To access/purchase content for the Rift I had to log in to the Oculus Store, their exclusive content distribution platform. I had to either register with an existing email or make a new one using (surprise, surprise) my Facebook account. I was greeted with a virtual living room, complete with virtual fireplace, bean bags and rugs. The UI itself is pretty clean and simple, with menus grouped by function in separate floating windows. It gave the whole experience an “augmented reality” aesthetic.
In terms of usability, I didn’t have a hard time navigating with the Touch Controllers. Everything is clearly labeled, excluding the bottom three icons which is how I jump from the store to my app library. My only gripe was the library; maybe adding a search function, or a text-only mode, would improve usability, since the app titles does not show up while hovering over the picture. When I only had a small number of titles, it was easy to select which one I wanted. Once my library grew it became a game of app hunt. Simply adding the titles on a black transparent overlay might solve the problem.

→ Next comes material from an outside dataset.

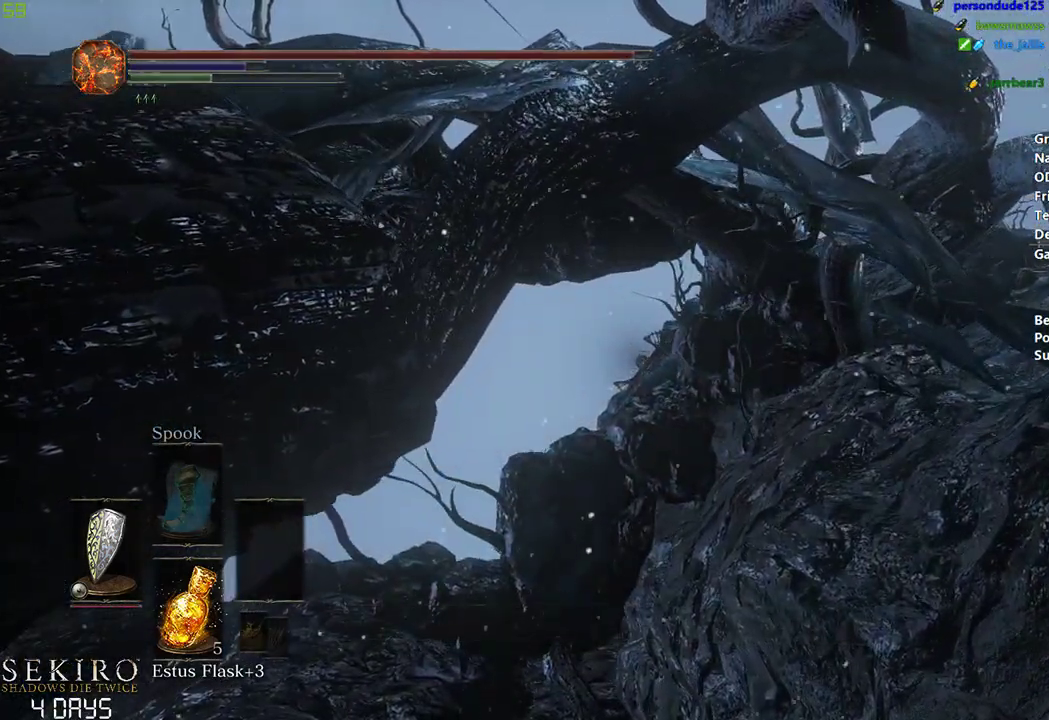
{"buttons": ["B"], "left_stick": "center", "right_stick": "center", "events": []}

I’m not much into the social aspect of Oculus, but they did include the ability to add/accept friend requests on the far-right window. I can also access my info and preferences in the same area if I need to update password or payment info.
As for the content I can buy from the store, it can vary from action/exploration oriented type games to utilitarian applications. While Oculus is still a relatively new game company, Facebook is pouring quite a bit of money into their in-house game development to create exclusive content, and it shows. I do think this ‘walled-garden’ approach can be restricting to developers, but this allows Oculus to monitor the quality of the content being submitted. Exclusive games like Lone Echo, Robo Recall, The Climb, Superhot VR, and The Unspoken show off the capabilities of the Rift and Touch Controllers, as well as the polish that’s lacking in a lot of other VR games. I even found the VR gallery applications enjoyable, showing off the cinematic capabilities of the Rift. If I ever get tired of blasting robots or watching animated shorts, I can also use apps like Google Blocks/Tilt Brush and Medium to get a bit more creative. From time to time, Oculus also gives away free games, so as a VR user it shows how invested they are in expanding their platform while providing the best experience possible.
As a plus, I can also use my Steam account to access its library. All I had to do was check a box in the preferences, log into Steam and turn on SteamVR. It detected my sensors as well as my head unit without any problems.
What’s the Verdict?
While the initial setup was a bit of a pain, I think it was all worth it once I got it up and running. Experiencing VR for the first time was unreal, and I didn’t think stepping into a virtually created world could be exciting. Can it replace traditional gaming? Probably not, but VR is much more applicable to real-world situations. It’s not just confined to being an entertainment machine, which makes it a very versatile technology. VR is still a growing industry, and it’ll be interesting to see how it’s going to evolve in the future. Have you had your first VR experience yet?
*Oculus has announced a couple of new things during the VR Conference in October:
- Oculus Go: a self-contained headset that requires not PC or smartphone.
- Rift Core 2.0: A revamped Oculus home, and an expanded workspace called Dash
- Project Santa Cruz: ongoing development of inside-out tracking.